April 7, 2013 —
Richard Pryor, one of the most influential comedians of all-time, gained pop star status in the 1970's with his incisive storytelling about issues including race. Now, his daughter Rain is sharing her take on growing up biracial in '70s and '80s Los Angeles, the child of the African-American comic genius and a Jewish go-go dancer.
In her one-woman show, "Fried Chicken and Latkes," Pryor brings to life the family members, societal pressures and personal experiences that forged her identity at a time when attitudes about race in the U.S. were rapidly changing.
"I really wanted to tell a story about me, so people would get to know who I am," Pryor said. "But at the same time really talk about things that were important to me. And, race was always such a big issue for me, and still is, especially in our country."
Pryor began acting in the late 1980's. She starred in the TV sit-com "Head of the Class" and the Showtime series "Rude Awakening." When she first started developing her solo show, it was a lot more cabaret style with what she calls "a more Jewish shticky kind of humor." But after her father passed away in 2005, she decided to focus on how race affected her growing up.

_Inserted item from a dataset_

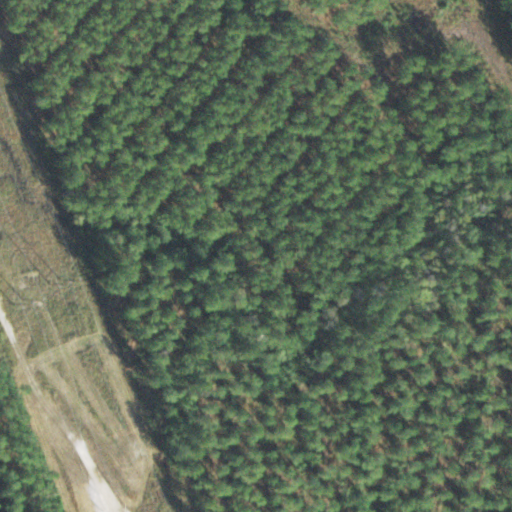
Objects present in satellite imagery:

In her off-Broadway show, Pryor adeptly channels her father to reveal their complex relationship.
"I had an awesome relationship with my dad, because it was so honest, so pure," Pryor said. "It's like he could be two people at once. He could be the guy who was on drugs who didn't have time for you because the hookers were more important. But then he could be the dad that's like "Let me sit and talk to you about your day and what happened and how can we solve the problems.""
"Fried Chicken and Latkes" is in an open-ended run at the Actors Temple Theater.